Se ligue. Jesus foi crescendo. Maria levava o menino Jesus para a Igreja todos os dias. E ela, por sua vez, ia toda de vermelho à missa. Até que um dia um padre perguntou para Maria: ‘Maria, por que você vem de vermelho para a santa igreja?’ Maria não titubeou. ‘O vermelho é a cor do sangue de Jesus Cristo, padre. E a ele sou grata, por ter salvado meu casamento, padre. Pondo uma santa pedra nas agonias de minha alma, padre’”.
Se ligue...”
“Porra, deixe de repetir ‘se ligue’, Zezinho. ‘Se ligue’ que só o caralho!”
“Porra, Neto Oião, é vício de linguagem”
“Sim, e de drogas também”. Disse Neto Oião, tirando onda e soltando seu semblante.

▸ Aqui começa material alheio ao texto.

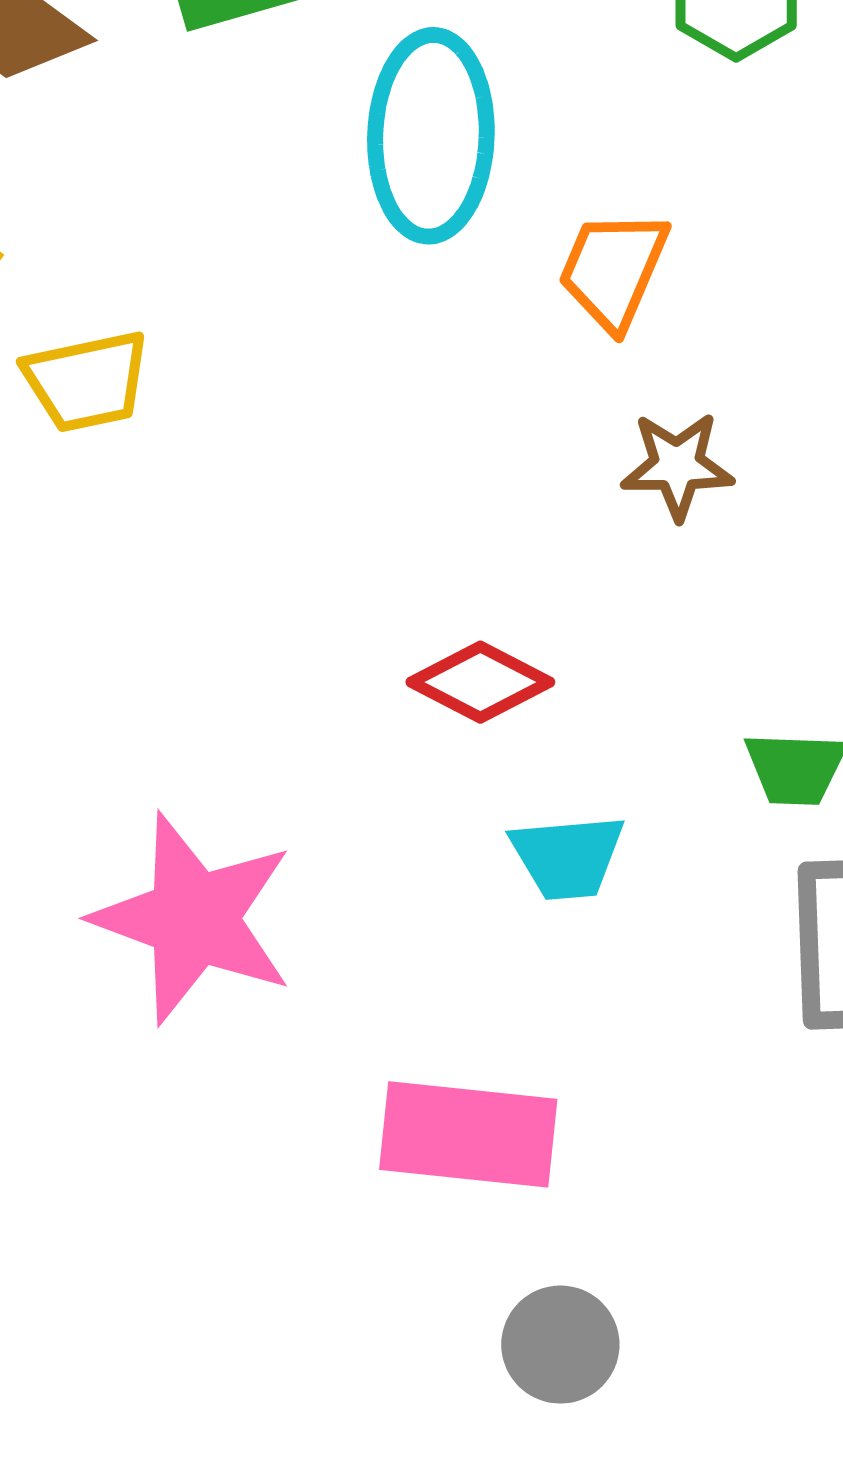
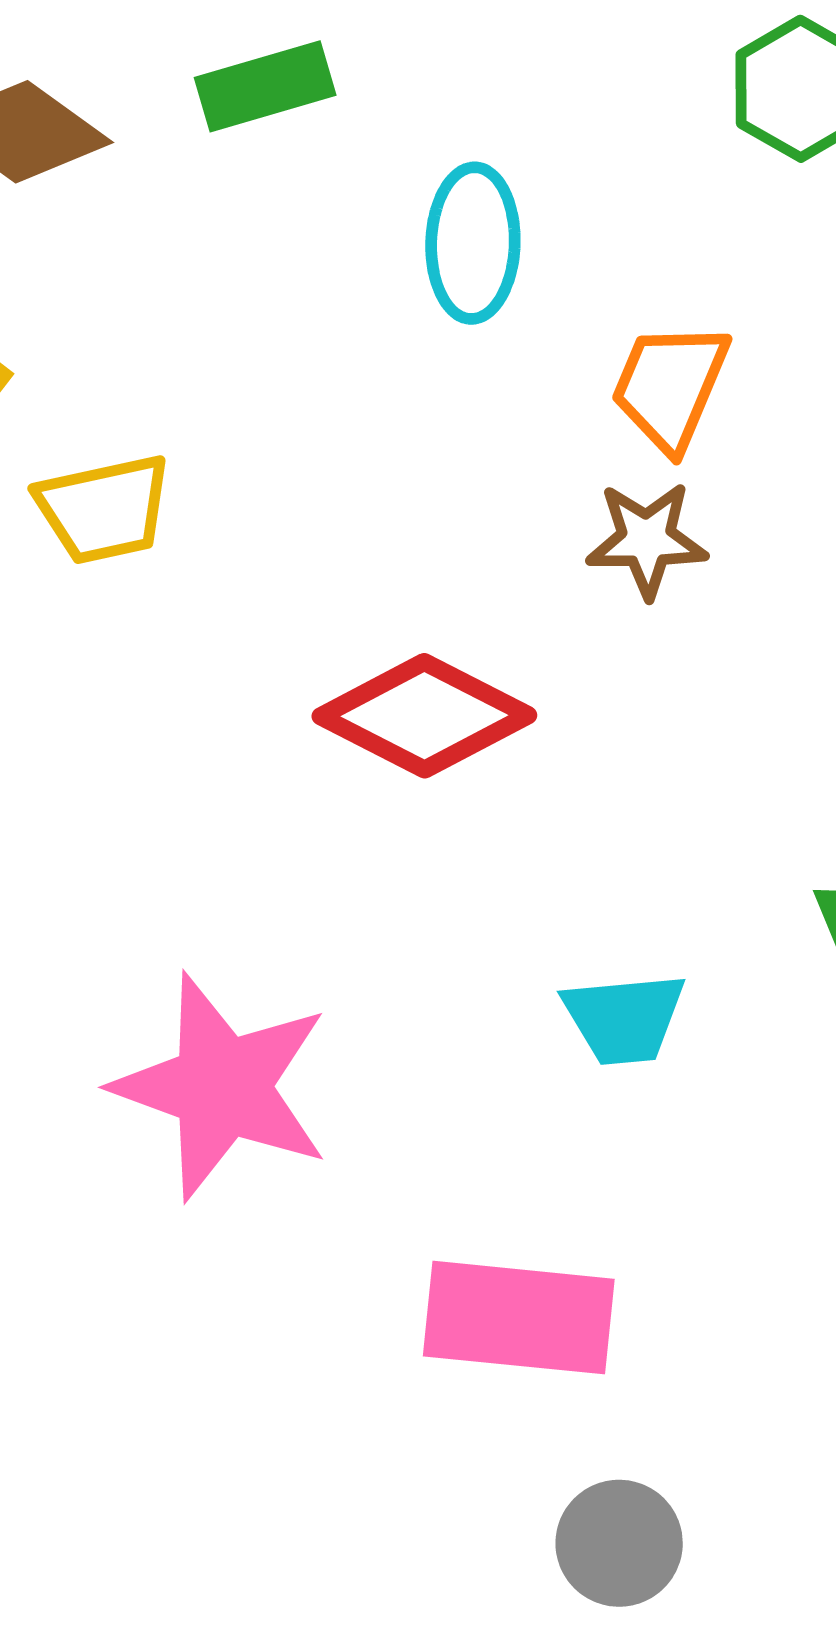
cyan ellipse: (431, 136) -> (473, 243), size x0.7
brown star: (677, 466) -> (647, 540), moved
red diamond: (480, 682) -> (424, 716), moved, size x1.4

“Porra, Neto, também, também. Agora se ligue. Jesus foi ficando homem. Mas pensava que seu membro viril era só para mijar. Um belo dia, ele tava deitado na cama perdido no mundo mágico da televisão. Sem nada para mexer com as mãos nem brinquedos para quebrar, começou a bulinar a porra dele. Aquele negócio foi ficando confortante, a sensação era como tomar ácido. Sem perceber, Jesus já tava batendo sua primeira punheta. Com o tempo, Jesus ficou um craque em punheta, apesar das advertências dos padres: ‘não se metam com os animais nem com as mãos. Isso fere a lei de Deus’. Muito tempo depois, Jesus conheceu Maria Madalena. Nunca vi, mas dizem que Madalena tinha uma buceta do tamanho do estuário do Sergipe, mas o corte era do tamanho da ponte Barra-Aracaju”
“Porra, essa era uma jéga!”. Disse Filé.
“Madalena era zanôia e filha do soldado que dizem ter comido Maria de José, o carroceiro do Lamarão, pai de Jesus...”
“Ói que bolo!” Falou Caburé.
“Se ligue. Jesus e Maria Madalena se pareciam e tinham o mesmo cabelo sarará. A língua do povo começou a coçar logo no período de natal. Quando Jesus comeu Maria Madalena no curral de José, seu pai. Anunciando depois o casamento. Maria soube de quem Madalena era filha e entrou em desespero. José ficou coçando as pulgas da cabeça. No dia de Natal, Maria andava em silêncio e de hora em hora ia e vinha da igreja. Ela ficava cinco minutos ajoelhada e pedia permissão a deus para ajudá-la. Na ceia de Natal, Jesus rompeu a sala da família chorando aos gritos. Ele encontrou Maria Madalena morta com uma facada no pescoço. O assassino ninguém sabe, ninguém viu...”
“Mermão, que história cabulosa”. Disse Filé.
“E trágica pra caralho!”
“Porra, lembrei de Médeia”. Eu falei, entregando The doors para a Galega botar no toca cd.
“... Depois disso, Maria mãe de Jesus não deixava de ir à igreja um dia sequer. Diziam que ela beijava a estátua de Jesus Cristo como a devota mais piedosa e ao mesmo tempo alegre, como se agradecesse por algum santo milagre.”
            Zezinho abre a garrafa de pitu. Enche o copo, e bebe uma golada de lascar o cano! Morde um pedaço de caju e grita:
“Deus está morto e que papai noel vá tomar no cu”.
            Suas palavras varam as luzes da árvore de natal e fustigam as águas do Sergipe. Encho os copos e Bento Negão pede mais duas cervejas. A roda começa a rolar e a fumaça serpenteando acima de nós. The End roça nossos ouvidos e cabelos e Jim Morrison rosna como um cão louco de raiva, mordendo o traseiro de nossa civilização.